Keep the status quo

Martin Mears surveys the proposed landscape as detailed in the recent reform consultation paper - and he likes no part of it

Every self-respecting politician claims to be a reformer.

In the same way, there has been no time during the past five years when the Law Society has not claimed to be immersed in a process of radical reform.

I have lost count of all the reform initiatives, reform working parties, reform task forces, and reform consultation papers.

None of this bustle led to very much.

And now we have the latest batch of proposals.

These are set out in the consultation paper circulated with the Gazette a few weeks ago.

They are presented as offering yet another bright dawn.

However, this dawn is, as I shall attempt to show, a false one.

The size of the council would be increased from 75 to 120 members and would probably meet only six times a year.

Could one devise any better method of reducing the practical effectiveness of a representative body?

The new council would be a mere talking-shop and rubber-stamping body.

No solicitor of any calibre would want to waste his time in serving on it.

All real decisions would be taken by the proposed new 'cabinet', that is to say, a closed circle of insiders.

The expanded rubber-stamp council would include increased representation for specialist groups and sectional interests.

The council already contains 15 members who supposedly represent sectional interests.

Even now there is considerable difficulty in filling these seats.

If there are going to be more sectional representatives then the problem of actually finding people will be correspondingly greater.

Therefore, it is highly probable that the new sectional representatives will be nominated by particular groups.

But a number of these groups are not in the least democratic or genuinely representative.

Without members' subscriptions and dependent on subsidies from Chancery Lane, their culture is, not surprisingly, exactly the same as that of the Law Society's Council itself.

The profession would lose its right to choose its leaders in open elections.

These leaders would instead be selected by the council.

This is a straightforward reversion to the pre-1995 'Buggins turn' system.

The justification for this is that contested elections create bad publicity.

In fact, this year's elections did nothing of the kind because they were fought, as they ought to be, with appropriate courtesy and restraint.

It is, in any event, a curious idea that people should be deprived of the right to choose their representatives because these representatives sometimes behave badly.

In fact, office holder elections are an essential democratic control.

At present, they are the only effective way in which the profession can send a message to the Law Society.

The Society would be run by a 15-person 'cabinet'.

This would include the Society's chief executive and six senior members.

Since these are responsible to and seek promotion from the chief executive it would be inevitable that they and their boss would vote as one group.

I can think of no representative body where paid unelected staff are entrusted with such powers.

The consultation paper's proposed lay commissioner for complaints would have power to make compensation awards up to 5,000.

He would be attached to the Office for the Supervision of Solicitors (OSS) and have the right to attend and address the council, to produce an annual report to government 'and other stakeholders' at the Society's expense.

He would also recommend performance and quality targets.

By its very nature, the lay commissioner's office would involve a permanent tension both with the OSS and the Legal Services Ombudsman (LSO).

The lay commissioner is a misnomer.

We should properly be talking of a lay commissioner's office because the commissioner would need adequate staffing and resources to do the job.

All this would be paid for by the profession.

The commissioner would, under the proposals, not be appointed by the Law Society and his independence would be guaranteed.

That means that the Society could not dismiss him either.

Also, it is probable that the lay commissioner will manifest his independence by producing a critical annual report of the kind we are accustomed to receive from the LSO.

No attempt has been made to cost the proposal (or, indeed, any of the other proposals).

The OSS now has a staff of hundreds and consumes more than one-third of the practising certificate fee.

What kind of staff will the lay commissioner have?
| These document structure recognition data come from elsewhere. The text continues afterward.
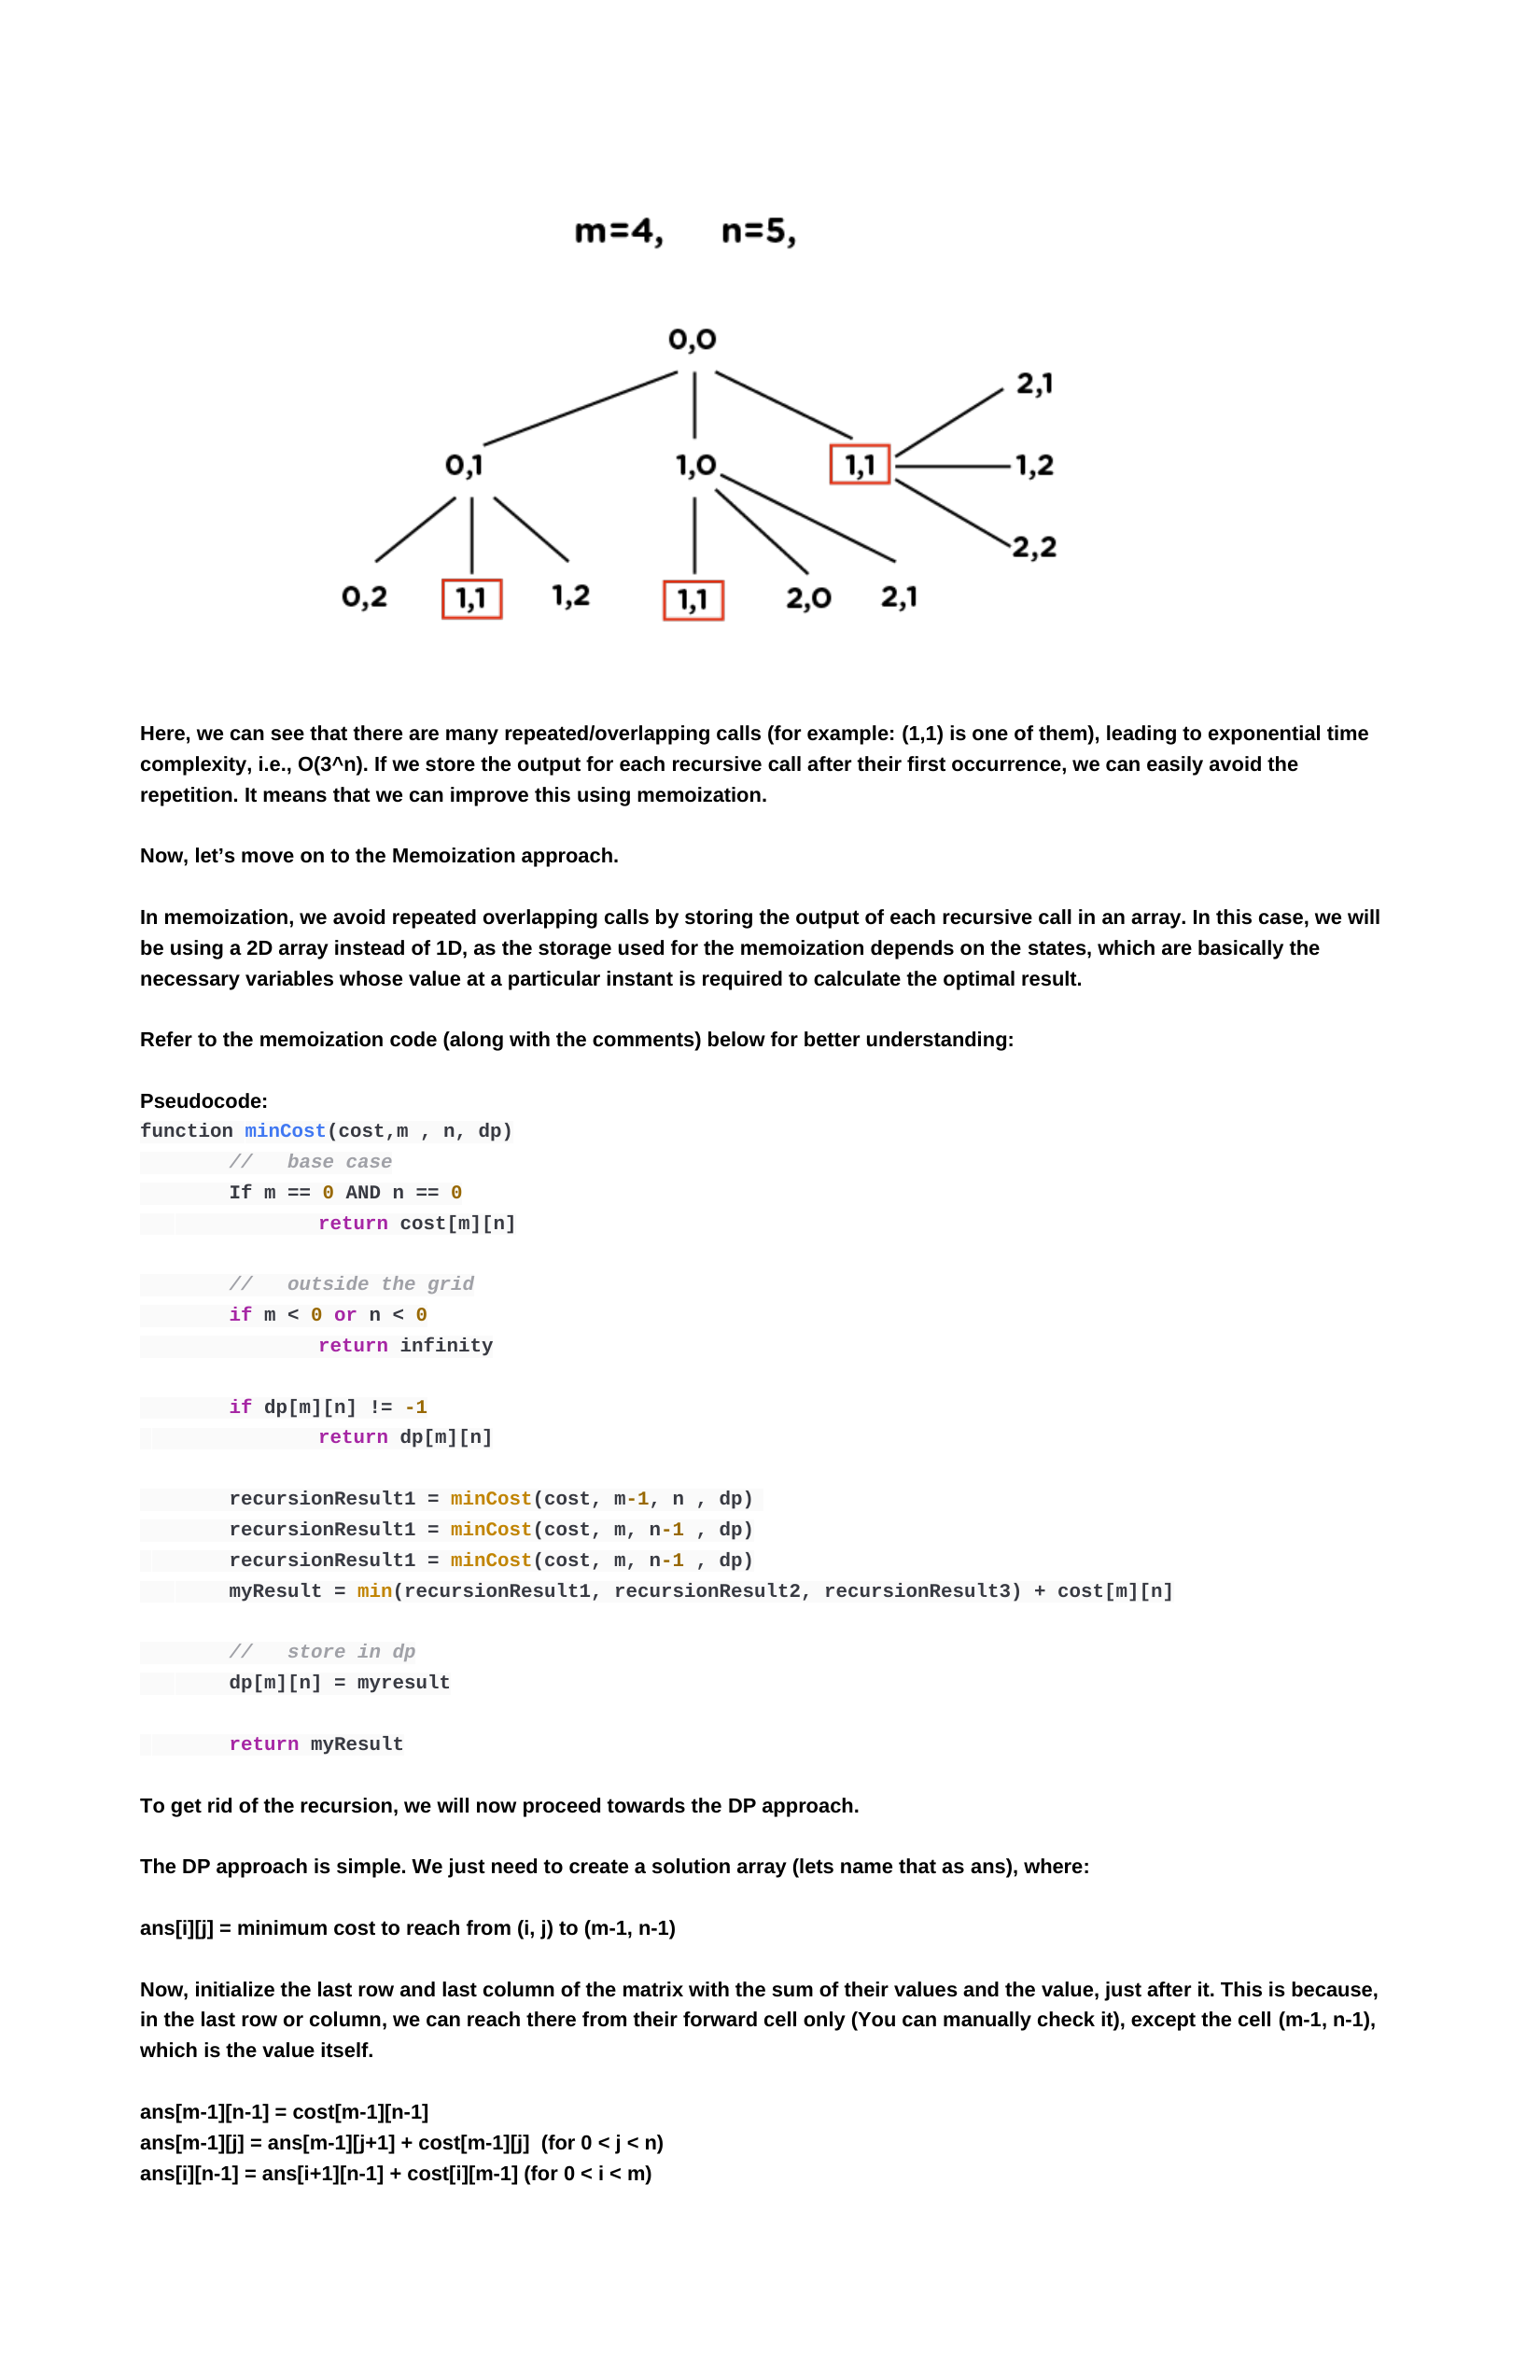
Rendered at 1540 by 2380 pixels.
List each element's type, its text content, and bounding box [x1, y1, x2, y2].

text In memoization, we avoid repeated overlapping calls by storing the output of each recursive call in an array. In this case, we will be using a 2D array instead of 1D, as the storage used for the memoization depends on the states, which are basically the necessary variables whose value at a particular instant is required to calculate the optimal result. [140, 898, 1400, 990]
text recursionResult1 = minCost(cost, m, n-1 , dp) [140, 1542, 1400, 1572]
text Here, we can see that there are many repeated/overlapping calls (for example: (1,1) is one of them), leading to exponential time complexity, i.e., O(3^n). If we store the output for each recursive call after their first occurrence, we can easily avoid the repetition. It means that we can improve this using memoization. [140, 715, 1400, 806]
text if dp[m][n] != -1 [140, 1388, 1400, 1419]
text Refer to the memoization code (along with the comments) below for better understanding: [140, 1021, 1400, 1052]
text ans[i][n-1] = ans[i+1][n-1] + cost[i][m-1] (for 0 < i < m) [140, 2154, 1400, 2185]
text Now, initialize the last row and last column of the matrix with the sum of their values and the value, just after it. This is because, in the last row or column, we can reach there from their forward cell only (You can manually check it), except the cell (m-1, n-1), which is the value itself. [140, 1970, 1400, 2062]
text // store in dp [140, 1633, 1400, 1664]
text ans[i][j] = minimum cost to reach from (i, j) to (m-1, n-1) [140, 1909, 1400, 1939]
text To get rid of the recursion, we will now proceed towards the DP approach. [140, 1786, 1400, 1817]
text dp[m][n] = myresult [140, 1664, 1400, 1695]
text recursionResult1 = minCost(cost, m, n-1 , dp) [140, 1511, 1400, 1542]
text return infinity [140, 1327, 1400, 1358]
text return cost[m][n] [140, 1205, 1400, 1235]
text Pseudocode: [140, 1082, 1400, 1113]
text // base case [140, 1143, 1400, 1174]
text return dp[m][n] [140, 1419, 1400, 1449]
text ans[m-1][n-1] = cost[m-1][n-1] [140, 2093, 1400, 2123]
text recursionResult1 = minCost(cost, m-1, n , dp) [140, 1480, 1400, 1511]
text ans[m-1][j] = ans[m-1][j+1] + cost[m-1][j] (for 0 < j < n) [140, 2123, 1400, 2154]
picture [140, 140, 1244, 715]
text // outside the grid [140, 1266, 1400, 1296]
text function minCost(cost,m , n, dp) [140, 1113, 1400, 1143]
text myResult = min(recursionResult1, recursionResult2, recursionResult3) + cost[m][n] [140, 1572, 1400, 1603]
text Now, let’s move on to the Memoization approach. [140, 837, 1400, 868]
text The DP approach is simple. We just need to create a solution array (lets name that as ans), where: [140, 1848, 1400, 1878]
text If m == 0 AND n == 0 [140, 1174, 1400, 1205]
text return myResult [140, 1725, 1400, 1756]
text if m < 0 or n < 0 [140, 1296, 1400, 1327]
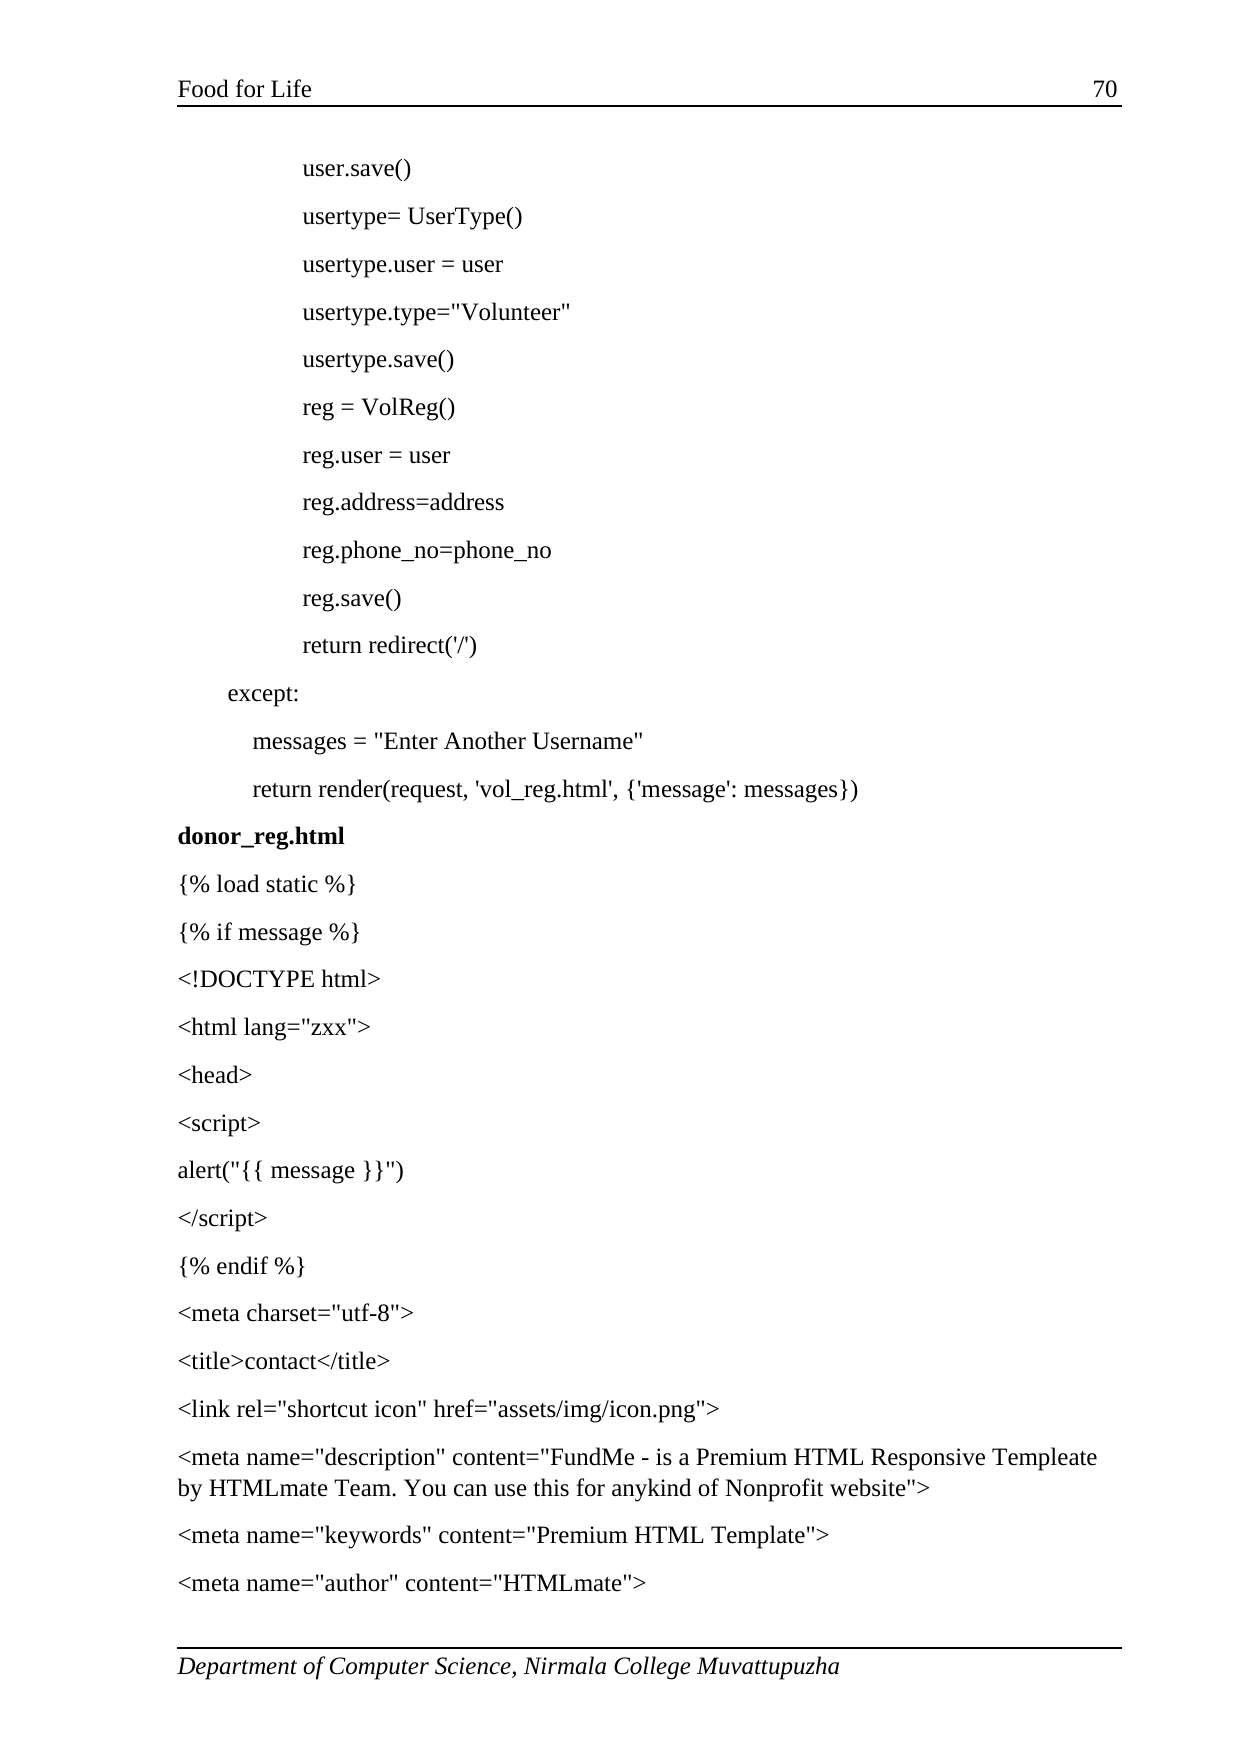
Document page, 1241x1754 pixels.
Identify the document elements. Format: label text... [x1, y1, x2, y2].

text </script> [177, 1203, 1122, 1232]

And who will decide the size of his budget?

It would be politically impossible for the Law Society to allow him to say that he was starved of resources.

The profession's financial commitment would in practice be open-ended.

Last year, the Law Society employed management consultants to produce recommendations on the reorganisation and staffing of the OSS.

The recommendations have been - or are in the process of being - implemented.

We are assured that the OSS now has its problems under control.

If this is so, what justification can there be for introducing an outside player into the game?

Even the 'reformers' acknowledge that a lay commissioner's office carries one particularly disagreeable risk.

It creates a ready-made consumer-orientated entity for the government to take over as a going concern - along with the OSS.

That indeed would be the end of any meaningful self- regulation.

In future, the position would at least have the virtue of simplicity - the commissioner would regulate in the manner he thought best and the profession would pick up the bill.

The fundamental objection to the consultation paper proposals is that they are in reality intensely regressive.

Their tendency is to reinforce all the worst features of the current regime - an ineffective and out-of-touch council easily manipulated by people with special agendas; a cabinet of entrenched and complacent insiders; an obese bureaucracy whose hugely expanded role in the Law Society's administration would result in yet further accretions of personnel and expenditure.

It would be better to maintain the status quo than have 'reforms' like these.

Martin Mears is a former Law Society President and council member for Norfolk.